GREENE – Esperanza Echeveria could tell as she walked toward her plot that something wasn’t right. She bent down and picked up a broken root.
“No good. It’s finished. Los pajaros, it was los pajaros,” she said, looking to the sky.
The birds had been nipping away at her corn crop. Fortunately, her broccoli, peas, radishes, carrots and cilantro looked good.
“No problem,” she said. “I’ll come back tomorrow and plant some more.”
Echeveria is one of about a dozen local immigrants taking part in a community farming program called the New American Sustainable Agriculture Project.
Using skills
The program was started last year by Coastal Enterprises Inc. to give local Latino and Somali immigrants a place where they could use the farming skills many of them learned as young children in their native countries.

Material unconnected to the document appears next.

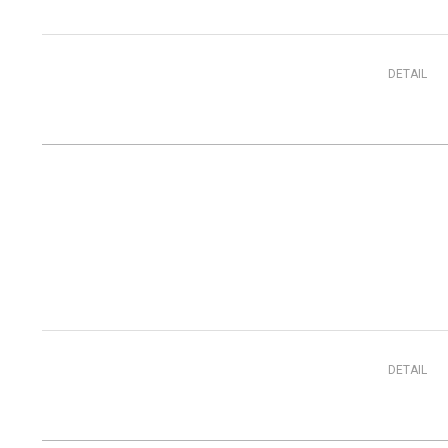
DETAIL
DETAIL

Modeled after a similar project for Cambodian farmers in Lowell, Mass., the program aims to eventually provide the immigrants with a source of income. Another goal is to preserve farmland and to keep farming as a business alive in Maine.
“Half of the farms and nearly half of the farmland in Maine is owned by people who are 60 or older,” said Jim Hanna, a consultant for Coastal Enterprises who manages the program.

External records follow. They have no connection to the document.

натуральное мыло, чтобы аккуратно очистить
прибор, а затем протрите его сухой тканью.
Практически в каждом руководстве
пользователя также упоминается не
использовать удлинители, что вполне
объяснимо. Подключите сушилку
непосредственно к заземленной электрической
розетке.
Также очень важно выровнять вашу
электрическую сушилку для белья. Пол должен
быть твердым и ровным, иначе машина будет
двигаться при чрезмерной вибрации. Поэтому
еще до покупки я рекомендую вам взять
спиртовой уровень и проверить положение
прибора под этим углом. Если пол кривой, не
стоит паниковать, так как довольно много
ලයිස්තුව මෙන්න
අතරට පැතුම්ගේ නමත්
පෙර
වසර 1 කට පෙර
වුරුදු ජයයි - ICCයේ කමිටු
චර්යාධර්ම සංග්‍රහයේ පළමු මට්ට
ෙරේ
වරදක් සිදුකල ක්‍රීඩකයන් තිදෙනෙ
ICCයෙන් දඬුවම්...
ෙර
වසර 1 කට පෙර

Hanna and the farmers know that it may take some time before they turn a profit. For now, the simple fact that they have a place to work outdoors and grow their own herbs and vegetables is enough.
Hard work
A local couple is letting the immigrants use 16 acres in Clark Mountain Sanctuary in Greene. The plot isn’t ideal. Since there is no source of irrigation, the farmers have to haul water from a nearby stream or the Androscoggin River.
They don’t seem to mind.
“All of my family worked this way,” said Aweis Omar, a Somali man who recently moved to Lewiston.
The father of nine children, Omar got involved with the program this year after learning about it from a friend. Before moving to Lewiston, he lived in Tennessee for five years and worked as a school janitor.
Cleaning classrooms wasn’t awful, but he would have much rather been outside, getting his hands dirty. His father taught him how to grown corn, mangos, bananas and other produce when he was 6 years old.
These days, Omar and his friend drive to Greene every morning and work on their plots until early afternoon.
“It’s nice,” Omar said, as he yanked the cord to the garden tiller. “It’s a good job.”
Government grant
The U.S. Department of Agriculture recently gave the program a $300,000 grant. The money, which will be handed out over three years, has allowed Hanna to hire Rosendo Romero, a former employee of DeCoster Egg Farm with years of experience, as the farm manager.
It also will help get the second phase of the project started. Hanna plans to develop a curriculum to teach the immigrants how to raise chickens and goats for meat and egg production, how to sell and market produce and how to develop a viable enterprise.
If all goes as planned, classes will be offered to the farmers in the fall.